◆ Problem: Lines from the one containing "neighbor 2.2.2.2 remote-as 1" through the end of the entries below: set them down exactly, both ends included, with nothing added.

◆ Data provided:
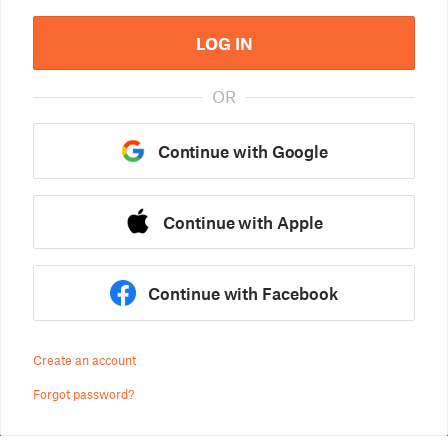
LOG IN
OR
Continue with Google
Continue with Apple
Continue with Facebook
Create an account
Forgot password?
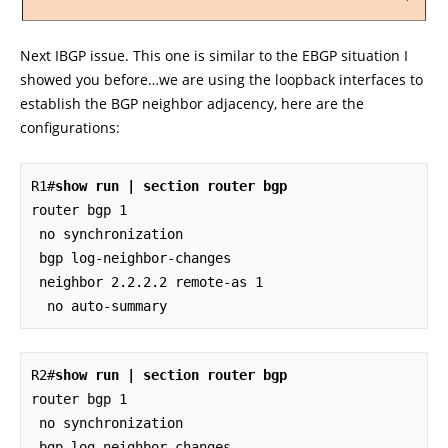
Next IBGP issue. This one is similar to the EBGP situation I
showed you before…we are using the loopback interfaces to
establish the BGP neighbor adjacency, here are the
configurations:
R1#
show run | section router bgp
router bgp 1

 no synchronization

 bgp log-neighbor-changes

 neighbor 2.2.2.2 remote-as 1

  no auto-summary
R2#
show run | section router bgp
router bgp 1

 no synchronization

 bgp log-neighbor-changes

◆ Answer to this task:
 neighbor 2.2.2.2 remote-as 1

  no auto-summary
R2#
show run | section router bgp
router bgp 1

 no synchronization

 bgp log-neighbor-changes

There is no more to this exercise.